Novas regras para o setor

O relatório propõe uma emenda constitucional e três projetos de lei para combater fraudes nas apostas esportivas:

Emenda constitucional – Estabelece a obrigatoriedade de comparecimento em CPIs quando solicitado, com uso de força policial se necessário. A medida surge após o STF permitir que a influenciadora Deolane Bezerra não depusesse na CPI da Manipulação de Jogos e Apostas Esportivas.

Projeto de lei 1Aumenta a pena para fraudes esportivas, de quatro a dez anos de prisão e multa. O texto também criminaliza a divulgação de informações sigilosas para beneficiar apostas e proíbe propagandas enganosas sobre ganhos em apostas.

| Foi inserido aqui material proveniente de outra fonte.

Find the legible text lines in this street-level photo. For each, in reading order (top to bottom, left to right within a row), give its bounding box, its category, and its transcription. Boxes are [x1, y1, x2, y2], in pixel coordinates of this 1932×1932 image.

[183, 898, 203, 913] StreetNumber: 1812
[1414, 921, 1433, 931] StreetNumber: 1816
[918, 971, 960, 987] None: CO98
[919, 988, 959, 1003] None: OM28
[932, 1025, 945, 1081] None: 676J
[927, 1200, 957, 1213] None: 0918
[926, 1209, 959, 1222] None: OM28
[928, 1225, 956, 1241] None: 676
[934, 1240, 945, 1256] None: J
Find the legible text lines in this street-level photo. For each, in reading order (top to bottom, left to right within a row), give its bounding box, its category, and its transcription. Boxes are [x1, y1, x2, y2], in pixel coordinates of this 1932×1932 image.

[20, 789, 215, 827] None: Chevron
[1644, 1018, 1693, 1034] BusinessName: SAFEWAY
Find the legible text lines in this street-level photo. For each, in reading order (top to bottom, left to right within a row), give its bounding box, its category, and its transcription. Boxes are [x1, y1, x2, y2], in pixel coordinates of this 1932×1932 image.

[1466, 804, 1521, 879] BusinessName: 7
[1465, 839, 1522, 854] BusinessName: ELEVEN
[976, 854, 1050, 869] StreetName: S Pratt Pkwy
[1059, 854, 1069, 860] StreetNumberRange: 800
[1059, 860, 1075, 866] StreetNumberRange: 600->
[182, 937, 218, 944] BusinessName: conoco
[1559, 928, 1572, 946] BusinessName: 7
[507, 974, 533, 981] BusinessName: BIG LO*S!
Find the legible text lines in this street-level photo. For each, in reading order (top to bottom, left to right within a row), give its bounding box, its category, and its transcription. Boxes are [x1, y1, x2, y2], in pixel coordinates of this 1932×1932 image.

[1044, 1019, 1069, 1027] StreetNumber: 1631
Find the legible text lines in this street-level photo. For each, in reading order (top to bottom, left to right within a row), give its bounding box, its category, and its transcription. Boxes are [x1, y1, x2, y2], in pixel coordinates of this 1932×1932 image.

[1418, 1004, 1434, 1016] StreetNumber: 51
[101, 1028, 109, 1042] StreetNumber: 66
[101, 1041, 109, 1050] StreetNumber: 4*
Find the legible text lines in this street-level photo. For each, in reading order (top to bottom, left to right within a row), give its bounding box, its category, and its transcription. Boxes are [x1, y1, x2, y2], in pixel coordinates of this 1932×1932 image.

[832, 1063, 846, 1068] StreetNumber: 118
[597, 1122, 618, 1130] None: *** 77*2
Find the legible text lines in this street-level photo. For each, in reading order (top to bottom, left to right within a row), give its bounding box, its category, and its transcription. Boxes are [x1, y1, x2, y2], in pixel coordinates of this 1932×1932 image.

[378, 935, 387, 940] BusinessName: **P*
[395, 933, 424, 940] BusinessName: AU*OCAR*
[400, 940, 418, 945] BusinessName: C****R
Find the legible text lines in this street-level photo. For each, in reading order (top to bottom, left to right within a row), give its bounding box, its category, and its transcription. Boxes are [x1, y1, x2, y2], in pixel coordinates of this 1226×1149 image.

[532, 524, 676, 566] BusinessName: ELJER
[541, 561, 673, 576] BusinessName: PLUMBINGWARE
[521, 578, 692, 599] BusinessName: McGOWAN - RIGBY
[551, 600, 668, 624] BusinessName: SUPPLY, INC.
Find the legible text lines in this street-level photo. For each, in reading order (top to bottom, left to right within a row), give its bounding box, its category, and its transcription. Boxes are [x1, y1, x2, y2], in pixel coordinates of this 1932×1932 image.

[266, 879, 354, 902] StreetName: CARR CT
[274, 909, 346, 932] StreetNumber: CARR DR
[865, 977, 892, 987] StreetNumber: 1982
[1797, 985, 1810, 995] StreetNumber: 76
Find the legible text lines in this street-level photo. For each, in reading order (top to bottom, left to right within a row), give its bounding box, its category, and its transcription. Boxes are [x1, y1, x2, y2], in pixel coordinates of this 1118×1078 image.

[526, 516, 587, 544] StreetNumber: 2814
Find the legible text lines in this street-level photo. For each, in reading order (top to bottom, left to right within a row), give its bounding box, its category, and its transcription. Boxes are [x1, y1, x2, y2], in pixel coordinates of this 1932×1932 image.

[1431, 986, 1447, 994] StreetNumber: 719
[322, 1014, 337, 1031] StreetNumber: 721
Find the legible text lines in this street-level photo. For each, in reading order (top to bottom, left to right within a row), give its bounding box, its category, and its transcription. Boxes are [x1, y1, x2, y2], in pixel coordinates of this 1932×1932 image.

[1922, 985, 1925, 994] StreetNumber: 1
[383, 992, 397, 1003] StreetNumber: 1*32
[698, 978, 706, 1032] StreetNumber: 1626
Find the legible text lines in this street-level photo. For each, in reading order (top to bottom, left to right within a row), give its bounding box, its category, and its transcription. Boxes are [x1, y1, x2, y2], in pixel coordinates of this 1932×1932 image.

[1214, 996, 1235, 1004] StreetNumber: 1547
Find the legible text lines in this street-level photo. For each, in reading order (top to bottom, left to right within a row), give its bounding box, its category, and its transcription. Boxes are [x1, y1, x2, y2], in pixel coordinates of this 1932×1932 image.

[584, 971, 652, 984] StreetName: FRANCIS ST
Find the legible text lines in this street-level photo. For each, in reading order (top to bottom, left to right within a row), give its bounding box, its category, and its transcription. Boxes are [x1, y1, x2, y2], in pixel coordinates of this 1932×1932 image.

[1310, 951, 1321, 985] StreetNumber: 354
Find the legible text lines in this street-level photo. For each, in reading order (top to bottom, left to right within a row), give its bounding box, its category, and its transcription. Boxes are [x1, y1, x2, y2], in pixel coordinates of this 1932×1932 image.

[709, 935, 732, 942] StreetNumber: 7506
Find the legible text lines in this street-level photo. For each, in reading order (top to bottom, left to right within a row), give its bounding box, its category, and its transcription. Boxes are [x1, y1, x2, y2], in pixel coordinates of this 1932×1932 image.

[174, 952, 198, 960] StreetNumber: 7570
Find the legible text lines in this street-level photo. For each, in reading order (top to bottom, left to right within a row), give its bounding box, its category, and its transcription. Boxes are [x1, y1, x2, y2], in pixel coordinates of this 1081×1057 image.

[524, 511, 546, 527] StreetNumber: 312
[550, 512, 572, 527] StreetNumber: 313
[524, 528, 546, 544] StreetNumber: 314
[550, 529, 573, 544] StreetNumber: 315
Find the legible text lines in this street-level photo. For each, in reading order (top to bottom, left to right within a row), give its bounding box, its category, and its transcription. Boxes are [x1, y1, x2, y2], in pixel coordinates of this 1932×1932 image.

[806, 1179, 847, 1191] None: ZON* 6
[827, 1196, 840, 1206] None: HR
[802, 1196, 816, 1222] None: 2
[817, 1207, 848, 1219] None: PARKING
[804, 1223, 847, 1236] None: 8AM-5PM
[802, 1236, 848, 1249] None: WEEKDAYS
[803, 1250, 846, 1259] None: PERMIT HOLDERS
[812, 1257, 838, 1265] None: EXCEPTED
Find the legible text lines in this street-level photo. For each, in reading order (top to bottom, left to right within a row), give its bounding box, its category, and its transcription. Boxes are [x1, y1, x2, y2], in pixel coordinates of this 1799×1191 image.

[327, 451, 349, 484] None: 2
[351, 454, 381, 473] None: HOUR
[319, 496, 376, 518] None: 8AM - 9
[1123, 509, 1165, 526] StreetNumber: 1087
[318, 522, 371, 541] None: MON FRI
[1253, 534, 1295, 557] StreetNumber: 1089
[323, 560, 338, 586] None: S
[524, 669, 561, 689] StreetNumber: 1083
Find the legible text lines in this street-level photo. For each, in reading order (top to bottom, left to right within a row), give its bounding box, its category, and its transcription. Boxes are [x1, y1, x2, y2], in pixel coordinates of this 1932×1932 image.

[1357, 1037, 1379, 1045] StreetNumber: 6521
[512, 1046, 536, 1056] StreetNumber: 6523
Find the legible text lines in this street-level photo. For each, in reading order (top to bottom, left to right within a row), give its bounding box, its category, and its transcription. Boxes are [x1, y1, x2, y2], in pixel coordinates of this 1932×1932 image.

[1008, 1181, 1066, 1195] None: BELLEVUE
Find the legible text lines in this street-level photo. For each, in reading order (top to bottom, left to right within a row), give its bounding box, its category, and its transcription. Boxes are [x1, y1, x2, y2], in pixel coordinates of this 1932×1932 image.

Projeto de lei 2 – Exige avisos obrigatórios nas plataformas de apostas sobre os riscos e prejuízos do jogo, assim como ocorre em propagandas de cigarros e bebidas alcoólicas.

Projeto de lei 3Restringe a oferta de apostas em eventos isolados dentro das partidas, dificultando fraudes em lances específicos do jogo.


Encaminhamento das investigações

A CPI também recomenda que toda a documentação produzida seja enviada para Polícia Federal e Ministério Público da União, garantindo a continuidade das investigações. Outras instituições, como Casa Civil, Ministério da Fazenda, Ministério da Justiça, Ministério do Esporte e Ministério da Saúde, também receberão as informações para adoção de medidas relacionadas ao tema.